TASK INSTRUCTIONS: Drop all images and give the records again exactly.

DATA LISTING:
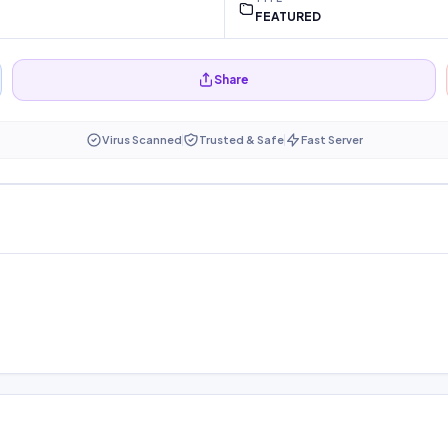
FEATURED
Share
Virus Scanned
Trusted & Safe
Fast Server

FINISHED EXERCISE:
FEATURED
Share
Virus Scanned
Trusted & Safe
Fast Server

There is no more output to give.